There is a sort of bizarre silver lining in these results for Trump. Republicans lost partially because they pushed unpopular policies. This is a pretty normal thing for parties to do—presidents often try to deliver for the base, and (regardless of what you believe about the merits of those policies) not everybody loves what the base loves. For example, Trump’s approval ratings took hits when major news about the various Affordable Care Act/Obamacare Replacements were rolled out. Those bills generally didn’t poll well, and they damaged Trump’s approval rating. But in 2019 and 2020, Republicans won’t have enough strength to push legislation like that, so Trump won’t have the weight of new unpopular-but-base-pleasing policies dragging his approval rating down.
That being said, Republicans also lost because Trump is Trump. His overall approval rating is less than it should be given the economy, and his personal style likely has something to do with that.
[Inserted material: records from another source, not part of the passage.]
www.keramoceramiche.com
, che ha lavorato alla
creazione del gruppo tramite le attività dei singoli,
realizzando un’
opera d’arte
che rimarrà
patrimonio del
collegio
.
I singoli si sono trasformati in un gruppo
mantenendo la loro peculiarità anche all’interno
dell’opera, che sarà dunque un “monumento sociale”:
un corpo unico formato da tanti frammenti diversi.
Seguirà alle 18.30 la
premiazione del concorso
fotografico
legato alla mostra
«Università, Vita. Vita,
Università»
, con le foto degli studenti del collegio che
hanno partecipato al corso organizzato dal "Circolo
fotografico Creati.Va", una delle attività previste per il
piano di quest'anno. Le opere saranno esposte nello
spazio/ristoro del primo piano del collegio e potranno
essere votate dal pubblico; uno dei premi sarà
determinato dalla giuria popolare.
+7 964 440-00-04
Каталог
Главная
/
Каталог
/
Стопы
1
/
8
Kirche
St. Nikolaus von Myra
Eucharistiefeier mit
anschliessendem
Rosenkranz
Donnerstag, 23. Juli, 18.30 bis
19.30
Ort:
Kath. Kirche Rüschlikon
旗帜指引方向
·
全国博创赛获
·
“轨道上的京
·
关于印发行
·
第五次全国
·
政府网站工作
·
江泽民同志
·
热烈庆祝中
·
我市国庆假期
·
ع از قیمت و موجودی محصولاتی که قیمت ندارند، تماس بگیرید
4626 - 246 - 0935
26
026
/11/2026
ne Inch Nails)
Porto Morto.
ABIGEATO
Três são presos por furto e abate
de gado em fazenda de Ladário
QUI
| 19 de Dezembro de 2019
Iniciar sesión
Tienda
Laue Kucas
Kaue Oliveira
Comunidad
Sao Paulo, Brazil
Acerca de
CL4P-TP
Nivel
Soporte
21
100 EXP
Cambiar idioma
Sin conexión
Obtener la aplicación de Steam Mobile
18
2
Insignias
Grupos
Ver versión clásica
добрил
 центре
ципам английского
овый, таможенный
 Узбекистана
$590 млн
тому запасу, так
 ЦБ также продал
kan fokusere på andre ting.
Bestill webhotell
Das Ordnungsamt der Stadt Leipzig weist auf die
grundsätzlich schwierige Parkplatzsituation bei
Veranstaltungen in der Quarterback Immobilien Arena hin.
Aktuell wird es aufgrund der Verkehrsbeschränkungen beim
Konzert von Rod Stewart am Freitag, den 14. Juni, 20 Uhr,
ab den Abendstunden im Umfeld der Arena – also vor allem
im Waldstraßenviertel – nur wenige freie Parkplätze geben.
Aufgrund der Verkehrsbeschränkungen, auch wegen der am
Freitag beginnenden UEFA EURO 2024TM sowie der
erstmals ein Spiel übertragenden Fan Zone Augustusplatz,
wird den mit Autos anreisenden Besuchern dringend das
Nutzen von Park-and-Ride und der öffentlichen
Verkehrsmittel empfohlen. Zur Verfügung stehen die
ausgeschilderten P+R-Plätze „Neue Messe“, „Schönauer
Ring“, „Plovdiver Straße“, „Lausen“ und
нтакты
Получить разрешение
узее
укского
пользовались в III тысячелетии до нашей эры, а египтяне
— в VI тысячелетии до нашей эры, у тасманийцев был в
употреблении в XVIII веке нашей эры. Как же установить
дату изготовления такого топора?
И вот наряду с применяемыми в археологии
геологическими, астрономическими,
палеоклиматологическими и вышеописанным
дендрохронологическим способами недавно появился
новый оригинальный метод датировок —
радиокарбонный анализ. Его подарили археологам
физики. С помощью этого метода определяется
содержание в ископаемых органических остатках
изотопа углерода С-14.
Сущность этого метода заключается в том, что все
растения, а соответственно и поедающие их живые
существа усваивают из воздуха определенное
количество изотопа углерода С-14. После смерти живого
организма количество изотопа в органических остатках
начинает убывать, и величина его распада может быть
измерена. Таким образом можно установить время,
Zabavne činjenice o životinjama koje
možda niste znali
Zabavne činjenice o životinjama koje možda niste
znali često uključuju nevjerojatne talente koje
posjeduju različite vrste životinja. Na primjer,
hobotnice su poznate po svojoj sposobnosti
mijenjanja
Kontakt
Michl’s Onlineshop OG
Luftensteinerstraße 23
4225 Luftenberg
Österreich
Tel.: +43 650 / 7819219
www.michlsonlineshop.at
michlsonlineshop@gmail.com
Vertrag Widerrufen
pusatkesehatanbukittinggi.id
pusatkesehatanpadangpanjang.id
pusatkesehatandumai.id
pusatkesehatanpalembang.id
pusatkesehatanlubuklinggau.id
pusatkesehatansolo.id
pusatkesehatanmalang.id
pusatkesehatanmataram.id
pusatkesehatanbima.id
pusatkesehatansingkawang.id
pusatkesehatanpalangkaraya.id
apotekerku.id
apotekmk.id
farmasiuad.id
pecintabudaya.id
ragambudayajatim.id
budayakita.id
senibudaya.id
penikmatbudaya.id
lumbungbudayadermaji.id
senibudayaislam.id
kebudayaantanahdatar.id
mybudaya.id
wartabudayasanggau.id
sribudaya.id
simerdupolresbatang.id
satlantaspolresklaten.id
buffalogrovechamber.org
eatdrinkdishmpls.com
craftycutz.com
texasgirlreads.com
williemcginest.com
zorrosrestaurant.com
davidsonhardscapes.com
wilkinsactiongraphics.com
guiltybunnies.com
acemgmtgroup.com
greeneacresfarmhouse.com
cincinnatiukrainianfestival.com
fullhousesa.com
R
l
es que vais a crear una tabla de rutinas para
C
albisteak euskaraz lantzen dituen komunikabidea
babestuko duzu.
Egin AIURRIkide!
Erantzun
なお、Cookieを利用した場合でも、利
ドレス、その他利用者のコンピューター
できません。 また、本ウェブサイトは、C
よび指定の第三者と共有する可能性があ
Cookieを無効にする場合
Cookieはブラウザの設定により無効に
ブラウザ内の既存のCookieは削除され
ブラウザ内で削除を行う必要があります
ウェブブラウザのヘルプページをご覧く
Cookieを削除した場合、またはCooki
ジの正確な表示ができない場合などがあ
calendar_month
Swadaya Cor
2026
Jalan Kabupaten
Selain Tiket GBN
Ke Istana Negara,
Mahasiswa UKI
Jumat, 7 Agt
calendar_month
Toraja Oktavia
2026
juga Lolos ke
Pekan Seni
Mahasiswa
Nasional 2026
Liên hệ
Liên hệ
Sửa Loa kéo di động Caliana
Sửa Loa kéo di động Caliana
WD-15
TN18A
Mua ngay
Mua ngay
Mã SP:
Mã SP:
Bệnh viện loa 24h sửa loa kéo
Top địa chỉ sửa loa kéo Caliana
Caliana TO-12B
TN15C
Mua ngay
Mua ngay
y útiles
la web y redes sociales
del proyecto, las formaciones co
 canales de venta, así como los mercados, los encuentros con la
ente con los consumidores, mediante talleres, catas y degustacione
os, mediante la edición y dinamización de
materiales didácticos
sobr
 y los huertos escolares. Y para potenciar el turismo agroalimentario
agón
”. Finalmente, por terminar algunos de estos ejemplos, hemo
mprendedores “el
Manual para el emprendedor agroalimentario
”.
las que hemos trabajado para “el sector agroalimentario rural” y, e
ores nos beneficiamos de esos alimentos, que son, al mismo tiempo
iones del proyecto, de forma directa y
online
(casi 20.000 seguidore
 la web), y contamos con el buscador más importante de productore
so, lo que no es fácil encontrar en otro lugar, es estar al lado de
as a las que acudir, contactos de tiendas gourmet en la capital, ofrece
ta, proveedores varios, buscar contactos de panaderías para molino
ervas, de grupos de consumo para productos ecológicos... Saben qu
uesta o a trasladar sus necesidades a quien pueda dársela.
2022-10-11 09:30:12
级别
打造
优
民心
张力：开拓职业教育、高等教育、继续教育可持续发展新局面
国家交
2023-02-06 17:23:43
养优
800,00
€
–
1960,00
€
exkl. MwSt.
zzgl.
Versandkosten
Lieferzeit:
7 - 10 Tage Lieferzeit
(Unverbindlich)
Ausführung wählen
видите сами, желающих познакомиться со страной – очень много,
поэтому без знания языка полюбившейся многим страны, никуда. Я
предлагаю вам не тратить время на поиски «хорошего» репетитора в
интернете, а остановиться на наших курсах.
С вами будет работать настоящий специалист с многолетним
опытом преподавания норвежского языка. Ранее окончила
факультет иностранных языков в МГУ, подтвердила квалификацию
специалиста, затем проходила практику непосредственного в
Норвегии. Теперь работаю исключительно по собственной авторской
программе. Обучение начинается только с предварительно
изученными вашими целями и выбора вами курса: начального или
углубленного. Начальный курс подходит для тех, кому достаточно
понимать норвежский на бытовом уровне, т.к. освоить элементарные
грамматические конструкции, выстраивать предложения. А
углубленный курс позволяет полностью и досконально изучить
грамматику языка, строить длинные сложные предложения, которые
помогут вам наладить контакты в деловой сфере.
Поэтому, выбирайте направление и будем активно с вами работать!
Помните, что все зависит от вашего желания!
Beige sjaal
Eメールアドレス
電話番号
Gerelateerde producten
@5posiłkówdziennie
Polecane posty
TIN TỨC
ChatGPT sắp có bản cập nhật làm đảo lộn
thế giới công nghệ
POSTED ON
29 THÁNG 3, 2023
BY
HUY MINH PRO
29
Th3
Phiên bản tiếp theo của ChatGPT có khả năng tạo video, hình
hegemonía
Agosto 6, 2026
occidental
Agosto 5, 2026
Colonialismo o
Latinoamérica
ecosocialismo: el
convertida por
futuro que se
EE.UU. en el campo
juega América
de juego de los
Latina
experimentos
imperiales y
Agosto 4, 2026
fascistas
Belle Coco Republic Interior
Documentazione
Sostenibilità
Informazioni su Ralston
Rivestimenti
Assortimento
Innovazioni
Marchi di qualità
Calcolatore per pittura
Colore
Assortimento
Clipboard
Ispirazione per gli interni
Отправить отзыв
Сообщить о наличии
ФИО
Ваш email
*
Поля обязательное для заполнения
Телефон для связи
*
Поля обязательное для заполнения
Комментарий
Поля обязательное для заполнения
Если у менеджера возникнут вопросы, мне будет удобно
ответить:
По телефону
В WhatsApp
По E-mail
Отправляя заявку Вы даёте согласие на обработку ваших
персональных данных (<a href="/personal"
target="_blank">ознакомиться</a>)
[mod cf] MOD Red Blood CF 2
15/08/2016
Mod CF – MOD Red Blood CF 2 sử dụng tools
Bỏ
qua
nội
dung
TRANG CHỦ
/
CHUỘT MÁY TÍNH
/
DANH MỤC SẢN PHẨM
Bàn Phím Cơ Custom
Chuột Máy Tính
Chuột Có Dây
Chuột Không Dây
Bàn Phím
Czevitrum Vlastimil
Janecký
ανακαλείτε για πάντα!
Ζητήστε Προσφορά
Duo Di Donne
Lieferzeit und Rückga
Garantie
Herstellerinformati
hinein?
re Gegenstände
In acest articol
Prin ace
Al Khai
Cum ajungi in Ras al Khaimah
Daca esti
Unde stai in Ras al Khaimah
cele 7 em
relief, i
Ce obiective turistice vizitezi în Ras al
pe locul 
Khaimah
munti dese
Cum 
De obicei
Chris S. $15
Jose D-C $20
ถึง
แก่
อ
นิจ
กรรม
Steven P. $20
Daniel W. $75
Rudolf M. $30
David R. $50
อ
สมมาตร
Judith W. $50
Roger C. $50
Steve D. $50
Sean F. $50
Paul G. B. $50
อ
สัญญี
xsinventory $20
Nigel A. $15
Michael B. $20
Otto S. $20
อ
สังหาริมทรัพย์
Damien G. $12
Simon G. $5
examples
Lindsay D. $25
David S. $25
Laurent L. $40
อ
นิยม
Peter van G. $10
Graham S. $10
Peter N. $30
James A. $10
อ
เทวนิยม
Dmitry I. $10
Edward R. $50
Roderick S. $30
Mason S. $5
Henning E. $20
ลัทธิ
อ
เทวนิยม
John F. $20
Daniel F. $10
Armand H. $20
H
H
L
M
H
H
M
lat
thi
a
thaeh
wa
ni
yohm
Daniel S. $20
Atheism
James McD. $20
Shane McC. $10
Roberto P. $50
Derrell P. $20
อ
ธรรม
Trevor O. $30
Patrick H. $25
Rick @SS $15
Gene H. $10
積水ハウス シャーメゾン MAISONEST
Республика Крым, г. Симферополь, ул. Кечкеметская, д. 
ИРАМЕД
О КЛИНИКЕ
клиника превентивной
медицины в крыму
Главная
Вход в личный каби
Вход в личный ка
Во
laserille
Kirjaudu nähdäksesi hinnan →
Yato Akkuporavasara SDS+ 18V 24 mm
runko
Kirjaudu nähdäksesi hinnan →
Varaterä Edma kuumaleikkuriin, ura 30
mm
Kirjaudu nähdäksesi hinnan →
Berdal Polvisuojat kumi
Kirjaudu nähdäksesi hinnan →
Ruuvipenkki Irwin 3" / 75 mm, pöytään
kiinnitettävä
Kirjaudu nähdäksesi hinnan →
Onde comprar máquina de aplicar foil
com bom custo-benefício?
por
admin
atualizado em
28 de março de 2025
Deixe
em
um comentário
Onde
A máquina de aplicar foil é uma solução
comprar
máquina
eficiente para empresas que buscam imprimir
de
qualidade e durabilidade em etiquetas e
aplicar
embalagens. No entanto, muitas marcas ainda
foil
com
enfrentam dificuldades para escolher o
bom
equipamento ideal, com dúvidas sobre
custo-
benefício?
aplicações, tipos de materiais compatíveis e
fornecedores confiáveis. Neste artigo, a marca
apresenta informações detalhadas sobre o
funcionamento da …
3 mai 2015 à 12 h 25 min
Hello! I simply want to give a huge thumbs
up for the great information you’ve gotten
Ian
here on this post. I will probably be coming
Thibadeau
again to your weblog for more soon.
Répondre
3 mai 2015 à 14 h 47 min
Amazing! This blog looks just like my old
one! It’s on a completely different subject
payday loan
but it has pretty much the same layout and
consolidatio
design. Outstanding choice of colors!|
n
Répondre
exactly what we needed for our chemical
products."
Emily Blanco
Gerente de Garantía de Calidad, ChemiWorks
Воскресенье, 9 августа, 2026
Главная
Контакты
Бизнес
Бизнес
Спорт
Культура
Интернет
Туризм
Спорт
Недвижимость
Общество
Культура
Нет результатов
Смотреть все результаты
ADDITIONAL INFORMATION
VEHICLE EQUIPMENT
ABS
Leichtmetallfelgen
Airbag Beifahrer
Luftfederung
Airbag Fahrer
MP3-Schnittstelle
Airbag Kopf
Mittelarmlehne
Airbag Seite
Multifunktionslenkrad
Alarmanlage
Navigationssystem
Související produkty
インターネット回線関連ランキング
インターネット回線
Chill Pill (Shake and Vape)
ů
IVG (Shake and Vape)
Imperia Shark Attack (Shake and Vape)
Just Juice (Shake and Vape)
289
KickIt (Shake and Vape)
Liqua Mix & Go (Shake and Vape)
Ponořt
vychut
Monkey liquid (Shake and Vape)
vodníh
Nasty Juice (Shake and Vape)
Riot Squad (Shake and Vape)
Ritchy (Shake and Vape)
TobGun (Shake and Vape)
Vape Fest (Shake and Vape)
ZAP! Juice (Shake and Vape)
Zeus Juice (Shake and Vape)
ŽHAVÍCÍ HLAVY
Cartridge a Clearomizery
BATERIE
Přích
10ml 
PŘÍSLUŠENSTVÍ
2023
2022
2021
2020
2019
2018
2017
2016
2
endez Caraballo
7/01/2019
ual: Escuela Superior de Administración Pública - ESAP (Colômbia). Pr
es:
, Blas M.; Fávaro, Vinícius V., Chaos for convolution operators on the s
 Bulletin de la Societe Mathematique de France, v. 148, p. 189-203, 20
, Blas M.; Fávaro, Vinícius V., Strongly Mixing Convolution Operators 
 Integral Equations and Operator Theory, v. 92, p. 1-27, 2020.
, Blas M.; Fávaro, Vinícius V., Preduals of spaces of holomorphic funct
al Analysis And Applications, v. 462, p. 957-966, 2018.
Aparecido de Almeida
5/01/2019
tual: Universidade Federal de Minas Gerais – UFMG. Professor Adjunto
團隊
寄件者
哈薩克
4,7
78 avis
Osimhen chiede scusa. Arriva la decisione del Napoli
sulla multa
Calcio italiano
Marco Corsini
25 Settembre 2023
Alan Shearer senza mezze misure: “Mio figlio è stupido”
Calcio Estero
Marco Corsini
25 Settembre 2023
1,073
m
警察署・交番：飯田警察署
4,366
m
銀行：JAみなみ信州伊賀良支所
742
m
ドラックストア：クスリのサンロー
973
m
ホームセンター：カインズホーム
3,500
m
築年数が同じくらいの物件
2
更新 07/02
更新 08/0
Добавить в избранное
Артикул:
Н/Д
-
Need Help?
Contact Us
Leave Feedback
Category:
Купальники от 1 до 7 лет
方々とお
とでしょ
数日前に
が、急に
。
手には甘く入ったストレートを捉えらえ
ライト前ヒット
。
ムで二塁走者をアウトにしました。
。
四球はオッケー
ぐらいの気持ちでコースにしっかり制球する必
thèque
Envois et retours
If Trump tweeted less and handled controversy ( especially racial controversy) differently he’d probably be in a significantly better position. So far I haven’t seen much evidence that he’s rethinking his personal strategy, and that’s a potential problem for him.
I think this leaves Trump’s re-election odds at about where they were before Election Day—somewhere around 50/50. We don’t know who the Democrats are going to nominate, what national conditions are going to be like, what’s going to happen with the Mueller Investigation or almost any of the relevant details outside what we’ve already learned about Trump himself and the makeup of the next Congress.
These results also suggest that the GOP is almost totally tied to Trump for the time being. The 2018 election provided evidence that Trump’s relationship to the GOP is, electorally speaking, normal. Voters saw 2018 as a referendum on Trump and House Republicans took a beating. Right now there’s no reason to doubt that the down-ballot GOP will also be closely tied to him in 2020.